Unlike chirality, helicity is not Lorentz invariant for particles with mass. Helicity is based upon whether or not the particle's intrinsic spin aligns with it's linear momentum vector (direction of travel); because of this, for a particle with mass, there exists a frame which moves faster than the particle, accessible via an allowed Lorentz boost, as the particle cannot travel at the speed of light. In this frame, the helicity flips; you now see the particle move backwards relative to you, yet it's spin still points towards you. This is why for a massless particle LH helicity is equivalent to LH chirality; you cannot boost to a frame that swaps it's helicity as it is travelling at the speed of light.

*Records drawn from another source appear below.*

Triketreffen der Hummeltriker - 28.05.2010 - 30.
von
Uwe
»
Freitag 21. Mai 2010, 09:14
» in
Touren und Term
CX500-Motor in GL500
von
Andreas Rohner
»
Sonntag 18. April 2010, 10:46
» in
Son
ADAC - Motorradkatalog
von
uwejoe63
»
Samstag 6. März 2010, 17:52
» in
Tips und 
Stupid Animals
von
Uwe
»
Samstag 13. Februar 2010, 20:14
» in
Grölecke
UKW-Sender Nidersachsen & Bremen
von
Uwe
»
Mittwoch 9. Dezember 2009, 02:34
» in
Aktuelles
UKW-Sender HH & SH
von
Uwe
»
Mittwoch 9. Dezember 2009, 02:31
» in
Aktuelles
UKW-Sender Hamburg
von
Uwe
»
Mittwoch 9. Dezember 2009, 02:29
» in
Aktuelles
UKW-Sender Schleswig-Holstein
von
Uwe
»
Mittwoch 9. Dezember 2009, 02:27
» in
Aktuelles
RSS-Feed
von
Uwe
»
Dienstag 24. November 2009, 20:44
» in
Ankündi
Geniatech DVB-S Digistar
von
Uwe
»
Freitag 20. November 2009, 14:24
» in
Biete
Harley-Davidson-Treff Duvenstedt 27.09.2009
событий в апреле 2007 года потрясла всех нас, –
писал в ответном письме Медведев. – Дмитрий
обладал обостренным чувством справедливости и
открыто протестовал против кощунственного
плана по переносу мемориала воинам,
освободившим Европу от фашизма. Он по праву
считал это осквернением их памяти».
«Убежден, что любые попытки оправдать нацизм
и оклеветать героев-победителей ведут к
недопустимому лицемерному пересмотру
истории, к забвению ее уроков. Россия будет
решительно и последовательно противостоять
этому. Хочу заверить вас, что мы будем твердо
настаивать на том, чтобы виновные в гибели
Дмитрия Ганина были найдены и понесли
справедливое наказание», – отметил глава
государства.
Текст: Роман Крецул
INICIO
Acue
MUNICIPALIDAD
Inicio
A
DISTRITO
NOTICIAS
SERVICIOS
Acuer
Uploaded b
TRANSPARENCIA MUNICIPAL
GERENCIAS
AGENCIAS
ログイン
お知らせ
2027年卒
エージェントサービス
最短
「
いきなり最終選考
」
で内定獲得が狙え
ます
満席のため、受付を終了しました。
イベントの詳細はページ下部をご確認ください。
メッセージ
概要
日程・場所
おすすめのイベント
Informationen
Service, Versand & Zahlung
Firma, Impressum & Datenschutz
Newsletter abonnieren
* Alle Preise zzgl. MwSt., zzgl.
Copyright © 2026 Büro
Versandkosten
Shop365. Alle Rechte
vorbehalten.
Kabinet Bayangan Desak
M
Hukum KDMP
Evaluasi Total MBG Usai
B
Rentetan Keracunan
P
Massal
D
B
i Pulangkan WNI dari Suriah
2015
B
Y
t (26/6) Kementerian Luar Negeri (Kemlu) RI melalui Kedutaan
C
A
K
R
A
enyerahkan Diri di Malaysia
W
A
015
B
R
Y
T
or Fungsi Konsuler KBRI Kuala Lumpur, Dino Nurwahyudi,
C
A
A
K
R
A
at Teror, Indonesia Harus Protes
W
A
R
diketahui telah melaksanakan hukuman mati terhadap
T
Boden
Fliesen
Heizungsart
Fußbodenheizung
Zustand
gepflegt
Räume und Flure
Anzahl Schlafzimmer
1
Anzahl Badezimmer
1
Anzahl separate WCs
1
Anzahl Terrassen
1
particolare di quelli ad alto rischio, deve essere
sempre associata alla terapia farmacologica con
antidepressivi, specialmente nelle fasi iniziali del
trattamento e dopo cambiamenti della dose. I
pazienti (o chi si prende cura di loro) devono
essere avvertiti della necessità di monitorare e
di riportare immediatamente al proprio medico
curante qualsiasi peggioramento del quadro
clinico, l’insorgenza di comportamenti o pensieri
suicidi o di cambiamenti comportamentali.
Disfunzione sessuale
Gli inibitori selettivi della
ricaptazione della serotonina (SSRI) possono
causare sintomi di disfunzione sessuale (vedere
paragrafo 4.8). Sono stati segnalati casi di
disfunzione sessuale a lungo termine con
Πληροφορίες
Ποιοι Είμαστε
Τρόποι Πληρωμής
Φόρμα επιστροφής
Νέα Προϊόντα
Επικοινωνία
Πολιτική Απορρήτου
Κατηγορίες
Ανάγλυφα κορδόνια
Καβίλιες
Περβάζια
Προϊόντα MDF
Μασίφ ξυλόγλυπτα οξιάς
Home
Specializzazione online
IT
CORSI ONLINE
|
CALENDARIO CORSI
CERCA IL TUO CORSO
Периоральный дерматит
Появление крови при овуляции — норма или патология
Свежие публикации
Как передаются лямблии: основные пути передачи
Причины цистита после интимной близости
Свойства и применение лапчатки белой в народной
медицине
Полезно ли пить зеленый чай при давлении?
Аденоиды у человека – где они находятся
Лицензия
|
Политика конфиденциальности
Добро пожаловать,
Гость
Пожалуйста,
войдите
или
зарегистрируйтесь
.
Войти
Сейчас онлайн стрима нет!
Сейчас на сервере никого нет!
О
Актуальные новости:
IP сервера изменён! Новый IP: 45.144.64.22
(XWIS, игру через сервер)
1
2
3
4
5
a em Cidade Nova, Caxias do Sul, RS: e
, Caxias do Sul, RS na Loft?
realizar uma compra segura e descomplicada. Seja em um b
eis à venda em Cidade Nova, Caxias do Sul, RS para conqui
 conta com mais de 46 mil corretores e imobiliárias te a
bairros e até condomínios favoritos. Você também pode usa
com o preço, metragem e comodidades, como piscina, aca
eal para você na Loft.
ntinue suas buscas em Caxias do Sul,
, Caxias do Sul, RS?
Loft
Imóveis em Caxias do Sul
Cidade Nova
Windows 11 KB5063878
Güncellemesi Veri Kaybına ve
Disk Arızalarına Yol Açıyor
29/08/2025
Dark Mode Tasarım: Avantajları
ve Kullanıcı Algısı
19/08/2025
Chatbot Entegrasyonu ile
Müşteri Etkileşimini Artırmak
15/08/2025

This is also why more massive decay products experience less helicity suppression - for two body decay from a stationary parent particle, the energy in the decay process is fixed, thus the momenta of the decay products are also fixed; however the velocity is equal to the momentum divided by the mass so heavier products will inherit less velocity, and there will be a greater space of accessible frames in which the "wrong" helicity becomes the "correct" helicity. This is why the decay width of X to an electron and anti neutrino is far more suppressed than X to a muon and anti neutrino, which in turn is more suppressed than X to a Taon and anti neutrino. The more massive the decay product, the less helicity suppression it encounters.